* **Exercise brief**: Below are records; repeat them all exactly.

Stored data entries
+---+

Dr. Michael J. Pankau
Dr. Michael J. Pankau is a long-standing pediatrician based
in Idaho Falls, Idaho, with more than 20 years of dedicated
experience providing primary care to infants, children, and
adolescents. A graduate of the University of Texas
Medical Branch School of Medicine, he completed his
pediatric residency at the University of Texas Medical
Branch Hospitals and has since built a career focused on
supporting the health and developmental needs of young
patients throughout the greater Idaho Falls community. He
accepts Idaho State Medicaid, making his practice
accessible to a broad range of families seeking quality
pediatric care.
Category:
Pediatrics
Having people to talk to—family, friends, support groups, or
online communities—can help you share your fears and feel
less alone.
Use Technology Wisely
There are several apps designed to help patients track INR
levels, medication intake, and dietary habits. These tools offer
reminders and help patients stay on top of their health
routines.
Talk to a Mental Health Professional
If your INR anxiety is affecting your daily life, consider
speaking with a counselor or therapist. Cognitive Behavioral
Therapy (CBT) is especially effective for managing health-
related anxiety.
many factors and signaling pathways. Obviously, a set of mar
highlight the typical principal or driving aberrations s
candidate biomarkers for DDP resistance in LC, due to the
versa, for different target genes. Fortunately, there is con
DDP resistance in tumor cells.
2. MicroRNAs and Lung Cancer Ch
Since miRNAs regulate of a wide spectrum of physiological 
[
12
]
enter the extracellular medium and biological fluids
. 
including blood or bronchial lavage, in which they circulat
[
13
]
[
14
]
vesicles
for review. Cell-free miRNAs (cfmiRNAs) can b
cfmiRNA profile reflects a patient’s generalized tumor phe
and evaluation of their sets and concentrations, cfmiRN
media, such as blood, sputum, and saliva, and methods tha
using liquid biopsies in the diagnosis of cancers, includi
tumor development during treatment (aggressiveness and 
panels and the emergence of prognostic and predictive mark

+---+

* **Completed exercise**:
Dr. Michael J. Pankau
Dr. Michael J. Pankau is a long-standing pediatrician based
in Idaho Falls, Idaho, with more than 20 years of dedicated
experience providing primary care to infants, children, and
adolescents. A graduate of the University of Texas
Medical Branch School of Medicine, he completed his
pediatric residency at the University of Texas Medical
Branch Hospitals and has since built a career focused on
supporting the health and developmental needs of young
patients throughout the greater Idaho Falls community. He
accepts Idaho State Medicaid, making his practice
accessible to a broad range of families seeking quality
pediatric care.
Category:
Pediatrics
Having people to talk to—family, friends, support groups, or
online communities—can help you share your fears and feel
less alone.
Use Technology Wisely
There are several apps designed to help patients track INR
levels, medication intake, and dietary habits. These tools offer
reminders and help patients stay on top of their health
routines.
Talk to a Mental Health Professional
If your INR anxiety is affecting your daily life, consider
speaking with a counselor or therapist. Cognitive Behavioral
Therapy (CBT) is especially effective for managing health-
related anxiety.
many factors and signaling pathways. Obviously, a set of mar
highlight the typical principal or driving aberrations s
candidate biomarkers for DDP resistance in LC, due to the
versa, for different target genes. Fortunately, there is con
DDP resistance in tumor cells.
2. MicroRNAs and Lung Cancer Ch
Since miRNAs regulate of a wide spectrum of physiological 
[
12
]
enter the extracellular medium and biological fluids
. 
including blood or bronchial lavage, in which they circulat
[
13
]
[
14
]
vesicles
for review. Cell-free miRNAs (cfmiRNAs) can b
cfmiRNA profile reflects a patient’s generalized tumor phe
and evaluation of their sets and concentrations, cfmiRN
media, such as blood, sputum, and saliva, and methods tha
using liquid biopsies in the diagnosis of cancers, includi
tumor development during treatment (aggressiveness and 
panels and the emergence of prognostic and predictive mark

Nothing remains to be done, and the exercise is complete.